Remix.run Logo
aragonite 11 hours ago

Do long sessions also burn through token budgets much faster?

If the chat client is resending the whole conversation each turn, then once you're deep into a session every request already includes tens of thousands of tokens of prior context. So a message at 70k tokens into a conversation is much "heavier" than one at 2k (at least in terms of input tokens). Yes?

dathery 11 hours ago | parent | next [-]

That's correct. Input caching helps, but even then at e.g. 800k tokens with all of them cached, the API price is $0.50 * 0.8 = $0.40 per request, which adds up really fast. A "request" can be e.g. a single tool call response, so you can easily end up making many $0.40 requests per minute.
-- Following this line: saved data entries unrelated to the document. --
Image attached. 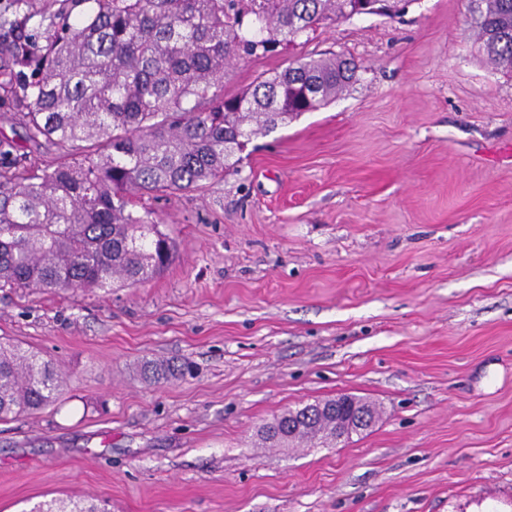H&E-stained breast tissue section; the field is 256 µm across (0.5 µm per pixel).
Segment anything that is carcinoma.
I'll return each mask as SVG.
<instances>
[{"instance_id":"cac0c4a2","label":"carcinoma","mask_w":512,"mask_h":512,"mask_svg":"<svg viewBox=\"0 0 512 512\" xmlns=\"http://www.w3.org/2000/svg\"><path fill=\"white\" fill-rule=\"evenodd\" d=\"M408 0H8L0 7V121L58 152L28 175L0 165V288L42 291L136 285L177 251L135 210L222 179L247 143L314 112L359 81L358 66L298 59L246 92H217L224 69L322 24L390 14ZM480 49L512 72V0H468ZM84 156L73 165L69 158ZM189 366L146 360L157 384ZM54 364L0 340V421L54 402ZM342 397L287 409L258 429L264 448L336 442Z\"/></svg>"}]
</instances>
acjohnson55 10 hours ago | parent [-]

Interesting, so a prompt that causes a couple dozen tool calls will end up costing in the tens of dollars?

isbvhodnvemrwvn 5 hours ago | parent [-]

Not necessarily, take a look at ex OpenApi Responses resource, you can get multiple tool calls in one response and of course reply with multiple results.

jasondclinton 11 hours ago | parent | prev [-]

If you use context cacheing, it saves quite a lot on the costs/budgets. You can cache 900k tokens if you want.